• [WHAT YOU ARE ASKED TO DO]
From the forum thread about the opening chords of "Joey," return the passage starting at "## fretboard (May" and ending at "transcription in it...", copied word for word.

# Can't figure out....



## droptop88 (Aug 25, 2006)

Whats actually going on in the opening chords to concrete blonde's "Joey".

Its a G5 to a Gsus in the 1st position, or pretty close, at first listen. But it sounds an octave higher or something, or its a different voicing played at or near the 10th fret. Has anyone covered this tune? Plus, that same sound is happening on the solo. What IS that sound??? I watched the video and Mankey plays the solo at the 12th fret position, yet it sounds different to me, kind of a desperate wail - really suits the song IMO. Anyone? Thanks!!

Peter


----------



## Jeff Flowerday (Jan 23, 2006)

Post the mp3 if you've got it. Then maybe someone with an ear(not me) may be able to help you.


----------



## droptop88 (Aug 25, 2006)

Yes - will do! 

Peter


----------



## fretboard (May 31, 2006)

2 guitars: G Gsus4 G G 

One plays it at the 7th fret, other in first position. There's also a drone on the A string at the 10th fret to fatten it up - my mitts never seem to be able to make that stretch and keep the EBG strings sounding clean playing the 7th fret chords. And there's all the chorus & delay going on...

The solo has a pitch shifter coming and going so some but not all notes are an octave higher.

If you can track down a Guitar for the Practicing Musician magazine from March '91, they've got the transcription in it... 

If you're interested in hearing someone else's take on the tune (with pitch shifting bordering on excessive during the solo), shoot me an email. Don't seem to be advanced enough to post MP3's - maybe I should work on that one day. 

Love that Bloodletting album - good luck with the tune.


----------



## droptop88 (Aug 25, 2006)

Fret: 

Thanks much for your insight.

I'll try those voicings in the positions you mention; also a friend has a digitech whammy (1st edition) that I've been offered to try - perhaps I can cop the solo sound with that. This single, seemingly straightforward tune has taken me longer to learn than I thought. Emailed as well -

Peter


----------

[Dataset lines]
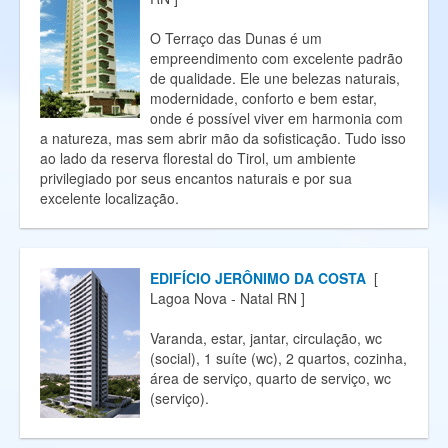
O Terraço das Dunas é um
empreendimento com excelente padrão
de qualidade. Ele une belezas naturais,
modernidade, conforto e bem estar,
onde é possível viver em harmonia com
a natureza, mas sem abrir mão da sofisticação. Tudo isso
ao lado da reserva florestal do Tirol, um ambiente
privilegiado por seus encantos naturais e por sua
excelente localização.
EDIFÍCIO JERÔNIMO DA COSTA
[
Lagoa Nova - Natal RN ]
Varanda, estar, jantar, circulação, wc
(social), 1 suíte (wc), 2 quartos, cozinha,
área de serviço, quarto de serviço, wc
(serviço).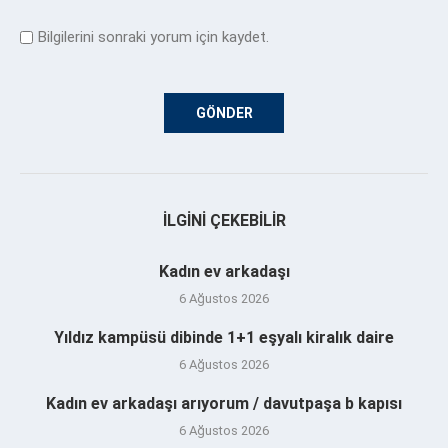
Bilgilerini sonraki yorum için kaydet.
İLGINI ÇEKEBILIR
Kadın ev arkadaşı
6 Ağustos 2026
Yıldız kampüsü dibinde 1+1 eşyalı kiralık daire
6 Ağustos 2026
Kadın ev arkadaşı arıyorum / davutpaşa b kapısı
6 Ağustos 2026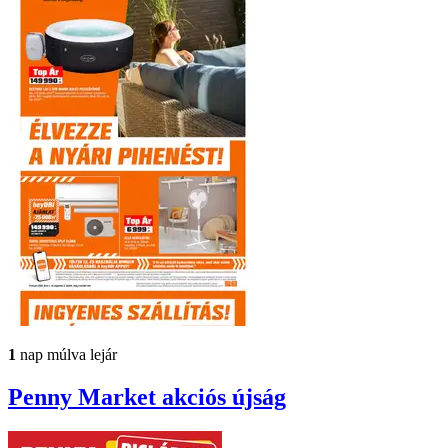
1
nap múlva lejár
Penny Market
akciós újság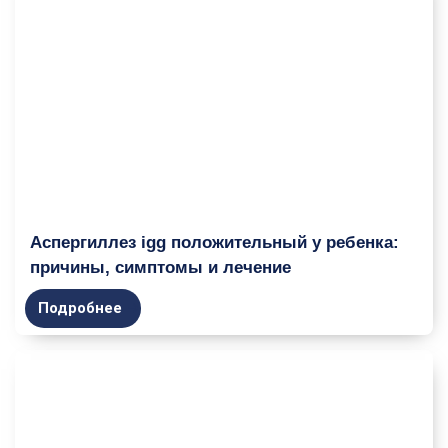
Аспергиллез igg положительный у ребенка:
причины, симптомы и лечение
Подробнее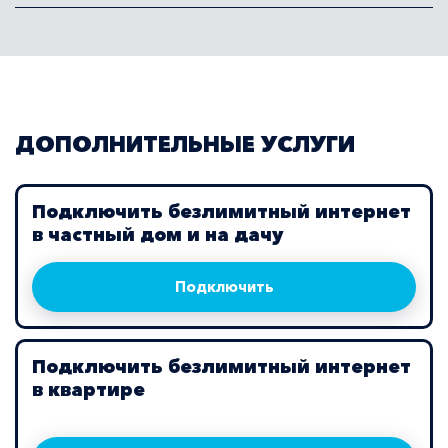
ДОПОЛНИТЕЛЬНЫЕ УСЛУГИ
Подключить безлимитный интернет
в частный дом и на дачу
Подключить
Подключить безлимитный интернет
в квартире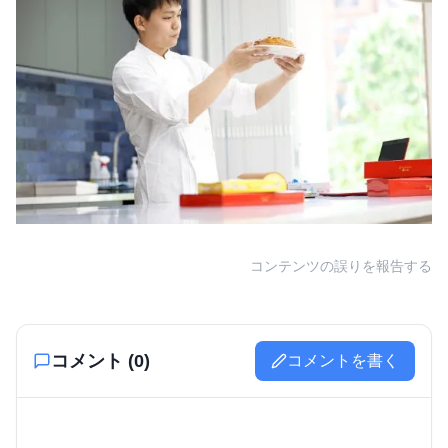
コンテンツの誤りを報告する
コメント (
0
)
コメントを書く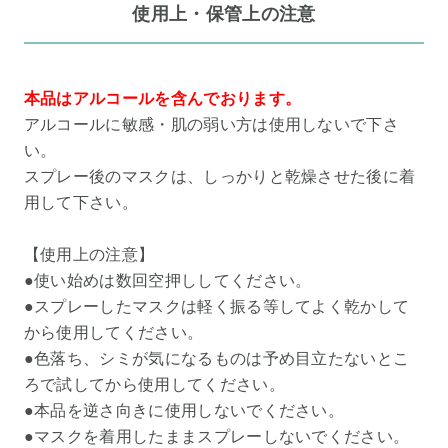
使用上・保管上の注意
本品はアルコールを含んでおります。
アルコールに敏感・肌の弱い方は使用しないで下さ
い。
スプレー後のマスクは、しっかりと乾燥させた後に着
用して下さい。
【使用上の注意】
●使い始めは数回空押ししてください。
●スプレーしたマスクは軽く振る等してよく乾かして
から使用してください。
●色落ち、シミが気になるものは予め目立たないとこ
ろで試してから使用してください。
●本品を逆さ向きに使用しないでください。
●マスクを着用したままスプレーしないでください。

• [WRITTEN SOLUTION]
## fretboard (May 31, 2006)

2 guitars: G Gsus4 G G 

One plays it at the 7th fret, other in first position. There's also a drone on the A string at the 10th fret to fatten it up - my mitts never seem to be able to make that stretch and keep the EBG strings sounding clean playing the 7th fret chords. And there's all the chorus & delay going on...

The solo has a pitch shifter coming and going so some but not all notes are an octave higher.

If you can track down a Guitar for the Practicing Musician magazine from March '91, they've got the transcription in it...